* _Exercise_
Using only the entries below, copy exactly the lines that begin at the one with "right ankle: (626, 99)" and end at the one with "left knee: (77, 77)", both included. Drop the pictures.

* _Supplied data_
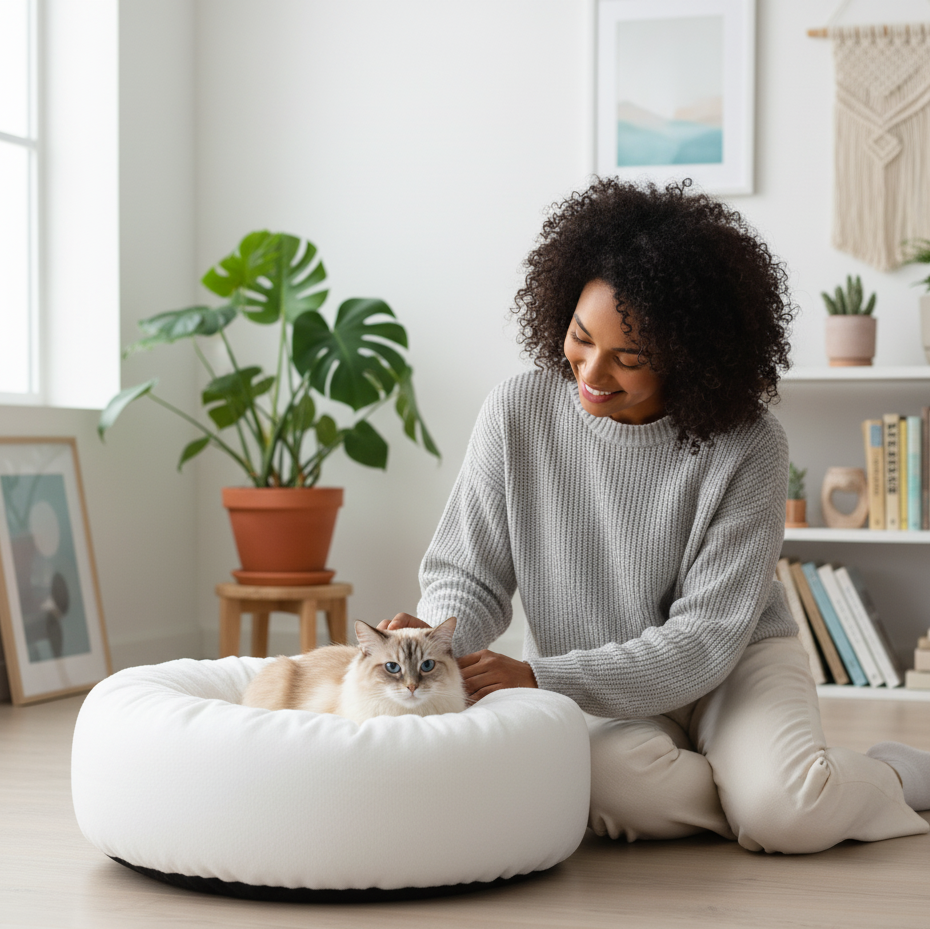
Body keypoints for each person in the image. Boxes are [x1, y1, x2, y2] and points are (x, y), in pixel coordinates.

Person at [378, 177, 930, 854]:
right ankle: (755, 787)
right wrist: (438, 640)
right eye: (580, 337)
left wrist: (540, 677)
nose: (591, 371)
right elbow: (470, 574)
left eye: (630, 358)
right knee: (613, 784)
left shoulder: (749, 444)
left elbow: (705, 639)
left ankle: (889, 775)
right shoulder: (516, 413)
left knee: (788, 815)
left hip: (733, 663)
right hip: (594, 674)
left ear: (691, 358)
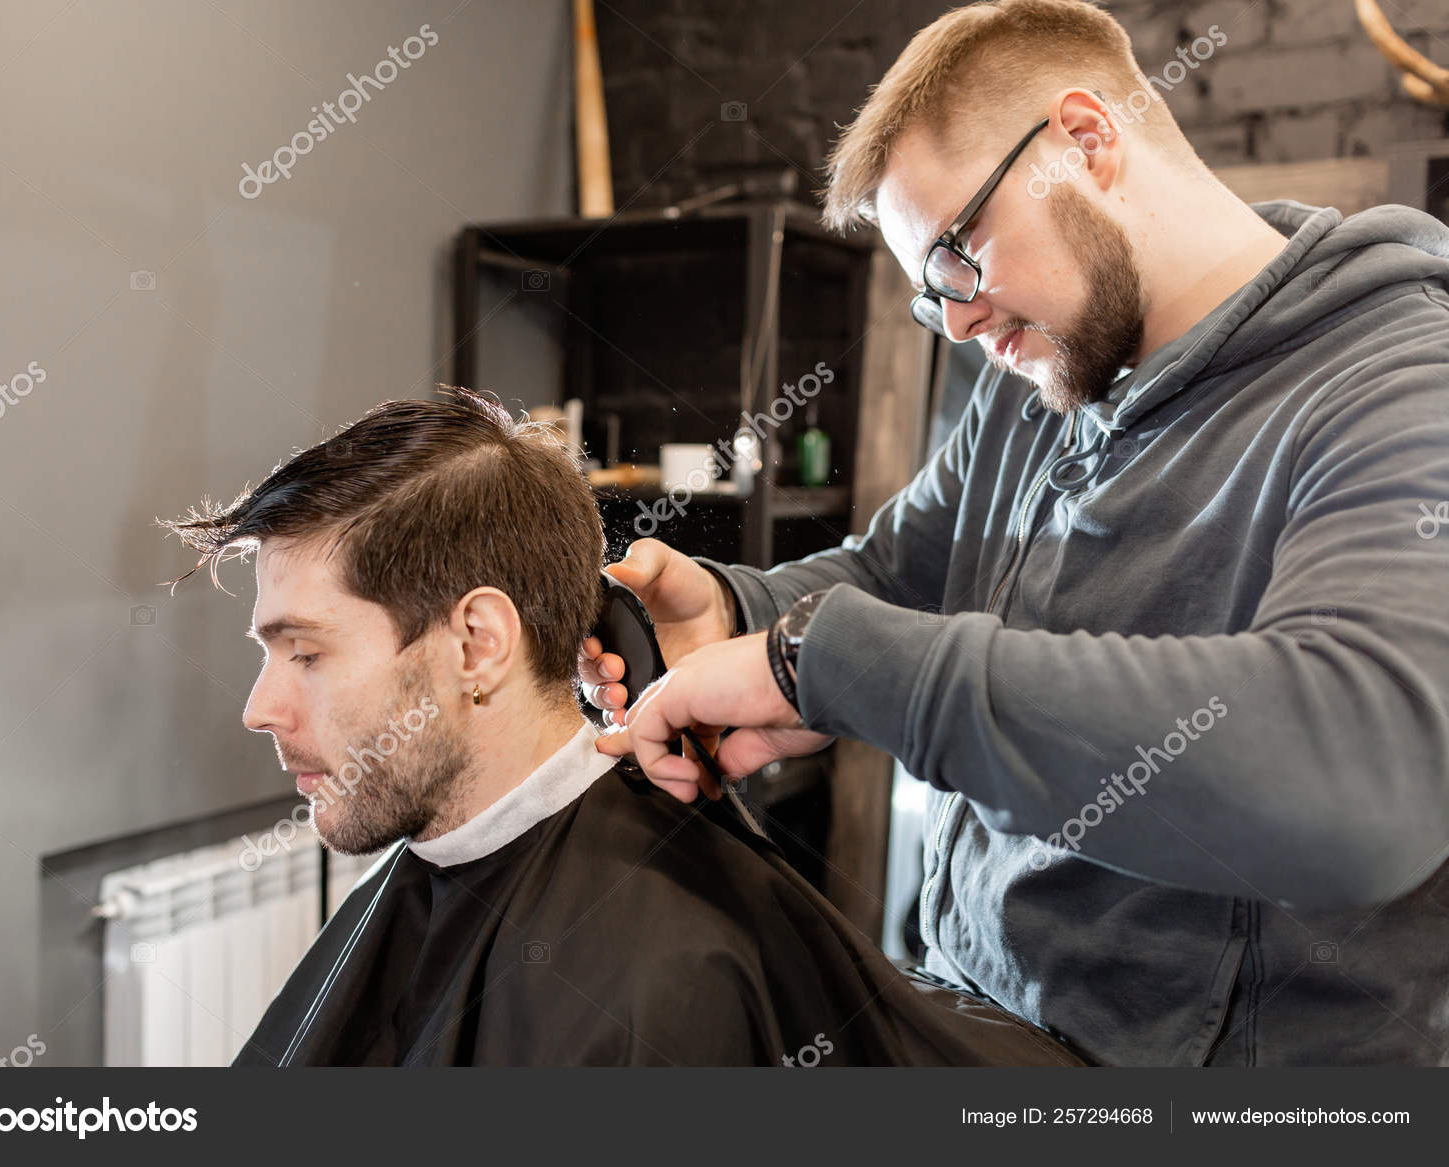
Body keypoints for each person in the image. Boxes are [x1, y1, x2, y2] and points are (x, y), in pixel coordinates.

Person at [586, 0, 1449, 1066]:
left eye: (955, 255)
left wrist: (826, 664)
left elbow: (1362, 777)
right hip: (973, 1022)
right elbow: (905, 573)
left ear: (1085, 142)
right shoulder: (1049, 376)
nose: (955, 321)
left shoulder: (1403, 382)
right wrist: (733, 611)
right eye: (926, 294)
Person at [159, 388, 1081, 1067]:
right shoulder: (443, 864)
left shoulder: (660, 984)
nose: (259, 708)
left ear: (478, 643)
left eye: (306, 652)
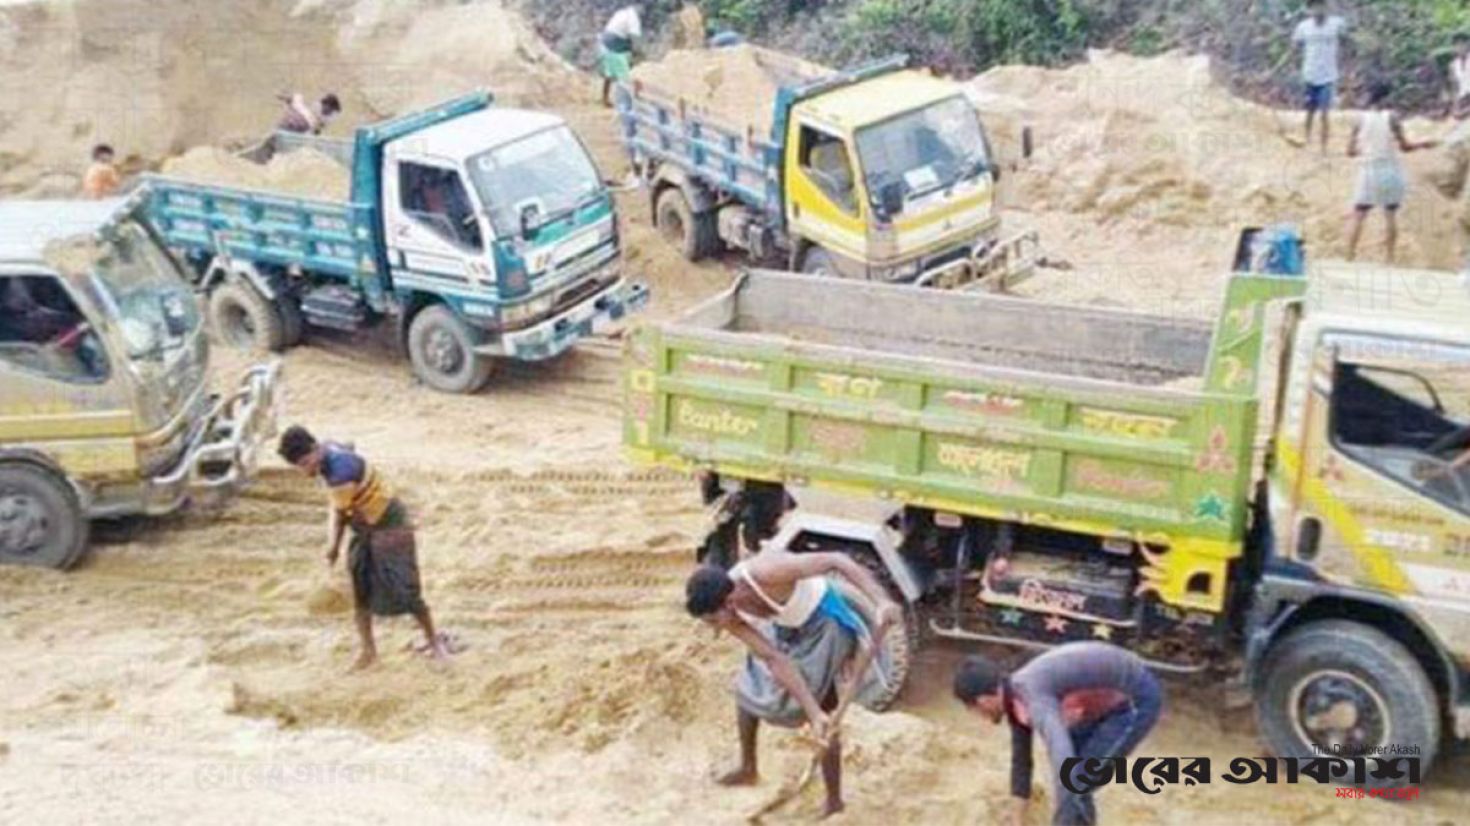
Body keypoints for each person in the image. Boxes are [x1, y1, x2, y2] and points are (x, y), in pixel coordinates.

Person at [684, 549, 903, 818]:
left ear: (729, 601)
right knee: (749, 684)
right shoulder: (726, 614)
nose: (715, 628)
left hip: (827, 623)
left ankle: (834, 801)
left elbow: (836, 559)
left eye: (713, 620)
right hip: (787, 626)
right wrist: (810, 709)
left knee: (824, 707)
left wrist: (880, 600)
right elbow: (772, 658)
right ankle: (748, 767)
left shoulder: (766, 573)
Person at [277, 425, 449, 670]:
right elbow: (346, 449)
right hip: (365, 526)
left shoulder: (340, 474)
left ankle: (435, 642)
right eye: (300, 466)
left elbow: (339, 516)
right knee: (361, 592)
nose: (306, 471)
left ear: (315, 450)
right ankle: (368, 651)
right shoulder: (330, 451)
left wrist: (333, 548)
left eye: (306, 462)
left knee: (407, 590)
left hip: (389, 525)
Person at [954, 642, 1162, 826]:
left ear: (982, 700)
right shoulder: (1015, 697)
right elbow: (1021, 763)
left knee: (1078, 780)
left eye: (972, 709)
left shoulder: (1032, 697)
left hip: (1134, 697)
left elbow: (1063, 762)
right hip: (1098, 705)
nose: (978, 716)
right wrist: (1016, 820)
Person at [1346, 82, 1436, 263]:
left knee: (1359, 214)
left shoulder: (1359, 119)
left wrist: (1364, 150)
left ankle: (1349, 256)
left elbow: (1350, 151)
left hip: (1368, 169)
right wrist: (1424, 144)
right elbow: (1405, 146)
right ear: (1387, 97)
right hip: (1389, 168)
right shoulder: (1393, 118)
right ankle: (1389, 258)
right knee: (1390, 214)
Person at [1290, 0, 1348, 154]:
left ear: (1327, 7)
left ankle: (1324, 148)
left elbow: (1347, 41)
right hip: (1309, 74)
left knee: (1324, 113)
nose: (1318, 9)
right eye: (1314, 6)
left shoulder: (1337, 24)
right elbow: (1294, 48)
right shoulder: (1303, 27)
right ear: (1309, 9)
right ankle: (1306, 139)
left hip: (1328, 76)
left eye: (1321, 5)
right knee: (1309, 110)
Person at [599, 4, 642, 107]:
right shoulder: (633, 18)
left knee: (608, 73)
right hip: (615, 40)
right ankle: (626, 99)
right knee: (624, 71)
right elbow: (634, 36)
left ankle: (605, 98)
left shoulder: (621, 13)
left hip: (605, 40)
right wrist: (636, 53)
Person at [277, 91, 341, 135]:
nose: (326, 110)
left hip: (306, 125)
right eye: (326, 106)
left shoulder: (328, 117)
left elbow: (318, 129)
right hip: (302, 118)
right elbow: (296, 101)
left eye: (329, 109)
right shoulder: (312, 108)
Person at [1448, 32, 1470, 120]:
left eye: (1462, 44)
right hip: (1464, 99)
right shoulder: (1453, 65)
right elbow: (1454, 88)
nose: (1460, 47)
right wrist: (1455, 107)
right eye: (1456, 45)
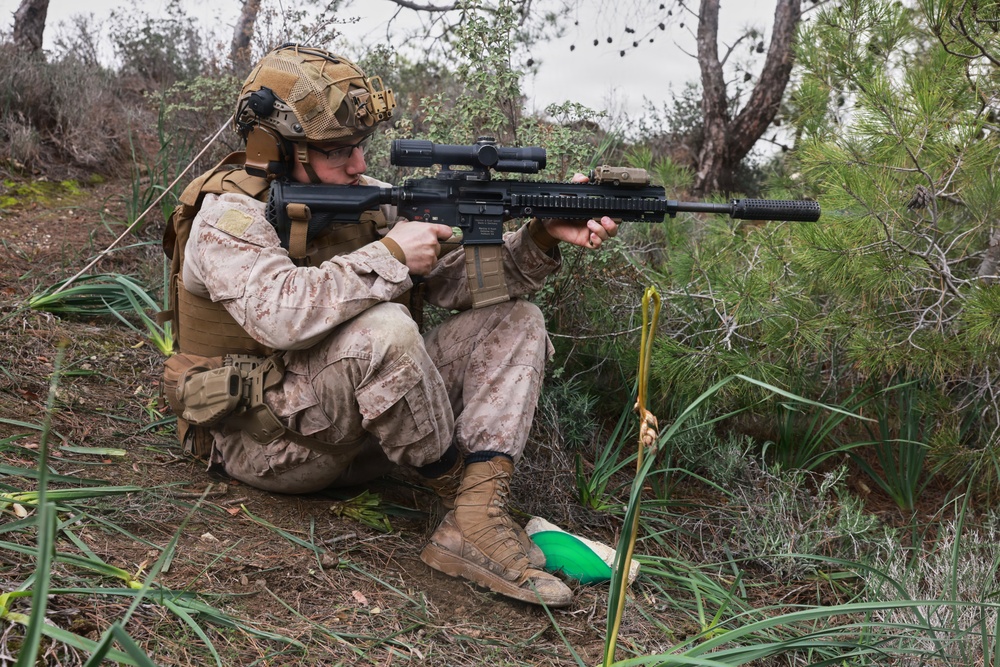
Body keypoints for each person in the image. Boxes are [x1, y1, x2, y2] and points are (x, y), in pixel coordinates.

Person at [162, 43, 617, 608]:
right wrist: (391, 256)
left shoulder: (367, 197)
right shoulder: (228, 218)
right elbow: (278, 315)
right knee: (386, 328)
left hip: (362, 438)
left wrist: (541, 237)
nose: (357, 166)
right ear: (277, 149)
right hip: (268, 443)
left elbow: (453, 284)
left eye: (361, 148)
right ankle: (462, 493)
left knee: (517, 320)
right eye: (339, 152)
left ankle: (471, 521)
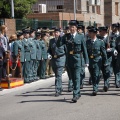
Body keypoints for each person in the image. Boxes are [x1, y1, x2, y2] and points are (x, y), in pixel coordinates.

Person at [62, 20, 89, 102]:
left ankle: (75, 94)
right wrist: (61, 36)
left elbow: (84, 49)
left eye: (73, 27)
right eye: (70, 27)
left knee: (77, 77)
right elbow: (59, 44)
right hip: (69, 59)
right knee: (72, 78)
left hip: (77, 59)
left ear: (76, 28)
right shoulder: (66, 36)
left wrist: (86, 61)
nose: (71, 28)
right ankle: (78, 92)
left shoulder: (80, 36)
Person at [86, 27, 108, 96]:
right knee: (92, 75)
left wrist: (105, 61)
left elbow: (104, 53)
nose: (89, 34)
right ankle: (95, 84)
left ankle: (95, 89)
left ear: (94, 33)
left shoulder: (100, 42)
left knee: (96, 74)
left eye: (90, 32)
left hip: (97, 60)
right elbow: (86, 53)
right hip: (90, 60)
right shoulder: (87, 42)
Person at [48, 29, 66, 96]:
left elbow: (66, 50)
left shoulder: (62, 40)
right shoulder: (51, 41)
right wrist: (49, 54)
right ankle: (60, 87)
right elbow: (49, 50)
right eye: (55, 32)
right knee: (57, 75)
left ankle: (57, 90)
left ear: (59, 33)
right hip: (54, 59)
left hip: (61, 58)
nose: (56, 33)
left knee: (58, 75)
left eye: (57, 32)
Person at [98, 26, 115, 91]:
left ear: (104, 32)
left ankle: (106, 84)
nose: (99, 32)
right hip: (99, 57)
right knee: (99, 72)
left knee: (107, 71)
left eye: (101, 31)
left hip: (108, 57)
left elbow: (114, 47)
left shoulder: (110, 38)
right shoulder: (98, 38)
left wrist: (110, 49)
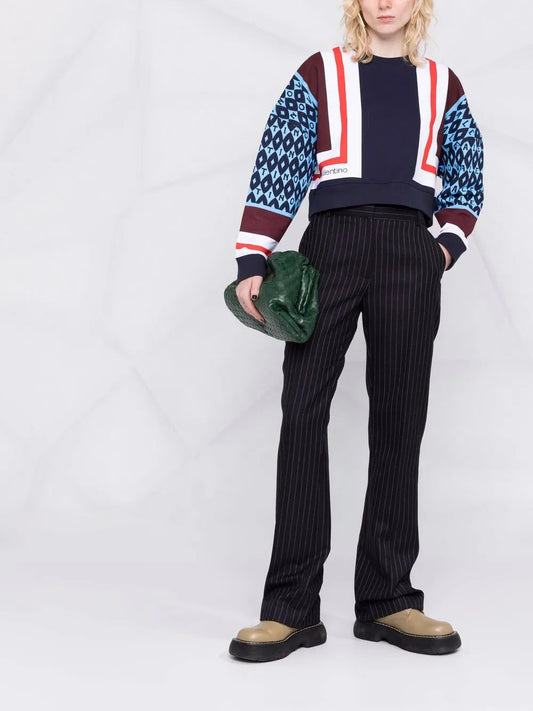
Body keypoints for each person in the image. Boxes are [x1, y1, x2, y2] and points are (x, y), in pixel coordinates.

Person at [228, 0, 484, 662]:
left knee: (400, 416)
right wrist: (253, 257)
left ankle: (387, 599)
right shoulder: (320, 72)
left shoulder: (442, 84)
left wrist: (440, 250)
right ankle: (290, 609)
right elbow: (279, 161)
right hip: (330, 246)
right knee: (302, 410)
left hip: (409, 250)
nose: (385, 2)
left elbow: (466, 175)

* _Task answer_
right ankle: (626, 99)
right knee: (624, 71)
right elbow: (634, 36)
left ankle: (605, 98)
left shoulder: (621, 13)
left hip: (605, 40)
right wrist: (636, 53)
Person at [277, 91, 341, 135]:
nose: (326, 110)
left hip: (306, 125)
right eye: (326, 106)
left shoulder: (328, 117)
left elbow: (318, 129)
right hip: (302, 118)
right elbow: (296, 101)
left eye: (329, 109)
right shoulder: (312, 108)
Person at [1448, 32, 1470, 120]:
left eye: (1462, 44)
right hip: (1464, 99)
right shoulder: (1453, 65)
right elbow: (1454, 88)
nose: (1460, 47)
right wrist: (1455, 107)
right eye: (1456, 45)
Body keypoints for each person in the image. Boxes are [x1, y1, x2, y2] and points are (x, y), in pixel coordinates.

Person at [162, 43, 617, 608]:
right wrist: (391, 256)
left shoulder: (367, 197)
right shoulder: (228, 218)
right elbow: (278, 315)
right knee: (386, 328)
left hip: (362, 438)
left wrist: (541, 237)
nose: (357, 166)
right ear: (277, 149)
right hip: (268, 443)
left elbow: (453, 284)
left eye: (361, 148)
right ankle: (462, 493)
left knee: (517, 320)
right eye: (339, 152)
left ankle: (471, 521)
Body keypoints for each person in the image. Boxes are [x1, y1, x2, y2] and points are (x, y), in pixel coordinates.

Person at [62, 20, 89, 102]:
left ankle: (75, 94)
right wrist: (61, 36)
left elbow: (84, 49)
left eye: (73, 27)
right eye: (70, 27)
left knee: (77, 77)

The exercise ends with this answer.